Italy’s borrowing costs surged at its first bond auction since Spain’s 100 billion-euro ($126 billion) bank rescue request, putting more pressure on European leaders to step up their response to the debt crisis.
The Treasury sold 4.5 billion euros of debt, including 3 billion euros of its 3-year benchmark bond to yield 5.3 percent. That was the highest yield since December and an increase of almost 1.4 percentage points from the last sale a month ago.
“Today’s auctions most likely won’t manage to restore much calm in the markets, instead it rather reflects quite well how risk averse investors have become and how uncertainty within the euro-zone and the European financial crisis itself continue to dominate the headlines and market action,” Markus Huber, head of German sales trading at ETX Capital in London, said in an e- mailed note.
The surge in Italian borrowing costs and Moody’s Investors Service decision yesterday to cut Spain’s credit rating to one step above junk piles pressure on European leaders to come up with bolder measures to stop contagion before Spain or Italy need a full-blown bailout. The euro region debt crisis will likely dominate a meeting of the Group of 20 leaders next week before an EU summit on June 28-29.
“If the euro fails, Europe fails,” she said in parliament in Berlin. “But we also know that our strength is not unlimited.”
Italian Prime Minister Mario Monti and Merkel will be flying to the G-20 meeting in Mexico as Greece votes on June 17 in an election that might determine whether it remains in the euro region. They will be joined by French President Francois Hollande who will also meet Monti in Rome later today.
Monti is trying to convince investors that with a budget deficit and jobless rate less than half that of Spain, Italy remains a safe bet. Still, Italian bonds have been moving in lock step with Spanish debt since Prime Minister Mariano Rajoy announced the rescue request on June 9, with the yield on the Italian 10-year bond rising more than 50 basis points in the four trading days since the aid plan.
“In the near term, Italy is in a somewhat better position than Spain, Ulrike Rondorf, an economist at Commerzbank AG in Frankfurt, said in a report yesterday. “The deficit should fall below 3 percent this year already, private-sector debt is much lower and Italy does not have a burst bubble on the housing market that is weighing on the financial system.”
What links Spain and Italy is a lack of economic growth that will make it hard to reduce the debt burden. Italy’s debt reached a record 1,948.6 billion euros in April, the Bank of Italy said today. That is more as a share of its economy than any other developed nation other than Greece and Japan. The economy is mired in its fourth recession since 2001 and growth has lagged the EU average for more than a decade.
“Italy is not only battling against the recession, but also against chronically weak growth,” Rondorf wrote.
Monti yesterday called on European allies to do more to foster growth as a way to end the debt crisis and said his government would soon unveil new measures aimed at spurring the Italian economy. Still, some of his efforts to revamp the euro- region’s third-biggest economy have been watered down or held up in the legislature.
The premier met with leaders of the three parties that back his unelected government on June 12, partly to confirm their support and ask them to speed passage of his labor-market reform and other legislation. Monti can only serve until spring of next year and he faces the risk of his support in the legislature weakening as elections approach and his backers prepare to campaign against each other.

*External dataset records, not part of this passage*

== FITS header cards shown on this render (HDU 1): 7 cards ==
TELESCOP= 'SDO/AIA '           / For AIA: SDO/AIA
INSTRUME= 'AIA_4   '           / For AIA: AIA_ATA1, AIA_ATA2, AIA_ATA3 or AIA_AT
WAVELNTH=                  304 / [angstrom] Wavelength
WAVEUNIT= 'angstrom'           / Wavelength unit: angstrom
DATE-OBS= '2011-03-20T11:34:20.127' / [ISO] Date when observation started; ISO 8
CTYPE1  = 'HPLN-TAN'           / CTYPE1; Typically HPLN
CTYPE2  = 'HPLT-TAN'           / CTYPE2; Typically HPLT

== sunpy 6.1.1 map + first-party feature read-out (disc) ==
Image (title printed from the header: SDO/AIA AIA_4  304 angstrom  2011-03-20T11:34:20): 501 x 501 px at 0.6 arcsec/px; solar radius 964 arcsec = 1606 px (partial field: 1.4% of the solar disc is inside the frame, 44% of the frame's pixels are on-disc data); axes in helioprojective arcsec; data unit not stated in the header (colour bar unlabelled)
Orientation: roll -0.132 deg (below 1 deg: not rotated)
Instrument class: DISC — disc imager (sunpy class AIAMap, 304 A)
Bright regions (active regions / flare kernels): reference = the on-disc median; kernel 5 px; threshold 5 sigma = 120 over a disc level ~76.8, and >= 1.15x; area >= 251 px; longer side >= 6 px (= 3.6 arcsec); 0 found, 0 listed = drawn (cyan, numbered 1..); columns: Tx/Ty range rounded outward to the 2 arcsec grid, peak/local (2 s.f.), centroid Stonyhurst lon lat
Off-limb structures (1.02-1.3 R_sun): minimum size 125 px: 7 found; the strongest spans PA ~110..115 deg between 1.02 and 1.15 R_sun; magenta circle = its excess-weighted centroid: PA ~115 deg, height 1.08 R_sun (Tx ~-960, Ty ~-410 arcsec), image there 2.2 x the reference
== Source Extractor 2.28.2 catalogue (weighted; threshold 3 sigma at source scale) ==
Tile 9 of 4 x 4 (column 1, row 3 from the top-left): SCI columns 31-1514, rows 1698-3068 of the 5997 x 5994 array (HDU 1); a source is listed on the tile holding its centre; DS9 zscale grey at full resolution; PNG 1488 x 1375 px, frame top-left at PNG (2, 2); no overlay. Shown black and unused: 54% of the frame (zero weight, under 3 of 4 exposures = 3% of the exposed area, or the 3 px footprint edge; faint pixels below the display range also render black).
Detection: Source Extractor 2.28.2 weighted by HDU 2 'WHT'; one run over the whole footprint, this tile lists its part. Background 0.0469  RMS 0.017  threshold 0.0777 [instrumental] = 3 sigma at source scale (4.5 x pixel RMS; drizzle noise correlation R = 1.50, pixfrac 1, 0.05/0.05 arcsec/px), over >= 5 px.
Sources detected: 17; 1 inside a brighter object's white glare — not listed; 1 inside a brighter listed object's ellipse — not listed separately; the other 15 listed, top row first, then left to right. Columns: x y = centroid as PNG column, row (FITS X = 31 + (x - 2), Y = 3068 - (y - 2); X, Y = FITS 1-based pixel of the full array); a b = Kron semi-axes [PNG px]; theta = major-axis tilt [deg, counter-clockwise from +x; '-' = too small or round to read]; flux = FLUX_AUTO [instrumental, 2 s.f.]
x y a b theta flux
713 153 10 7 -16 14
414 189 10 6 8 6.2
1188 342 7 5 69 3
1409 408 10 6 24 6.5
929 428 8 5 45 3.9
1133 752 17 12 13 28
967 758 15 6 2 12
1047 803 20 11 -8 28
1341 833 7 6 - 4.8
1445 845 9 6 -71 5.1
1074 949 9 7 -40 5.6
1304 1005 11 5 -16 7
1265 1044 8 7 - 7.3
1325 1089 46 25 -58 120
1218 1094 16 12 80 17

“Monti’s increasingly desperate calls for support from the supine, slippery and self-interested Italian body politic highlight again that Italy’s risks are fundamentally political, and its financial woes are a symptom, not a cause of this,” Marc Ostwald, a fixed-income strategist at Monument Securities Ltd. in London, said by e mail.
Concern about Italy’s ability to bring down a debt due to peak at 123 percent of gross domestic product this year has contributed to an exodus of foreign investors. That’s forced national lenders to stuff their balance sheets with government bonds in a buying spree fueled by the European Central Bank’s $1.3 trillion in three-year loans to euro region banks.
Foreign ownership of Italian debt has fallen to 32 percent from 50 percent in 2008, Fitch Ratings said in a May 23 report.
Italian banks have been picking up some of that slack. Their holdings’ of government bonds reached 295 billion euros at the end of April, an increase of about one third since November, according to a Bank of Italy report on June 8. With the perceived risk of holding Italian bonds on the rise, shares of those banks have been slammed.
UniCredit SpA (UCG), Italy’s biggest bank, fell almost 12 percent in the four trading days since the Spain bailout, bringing its decline for the year-to-date to 43 percent. Intesa Sanpaolo SpA shed almost 10 percent this week and has lost almost a quarter of its value this year.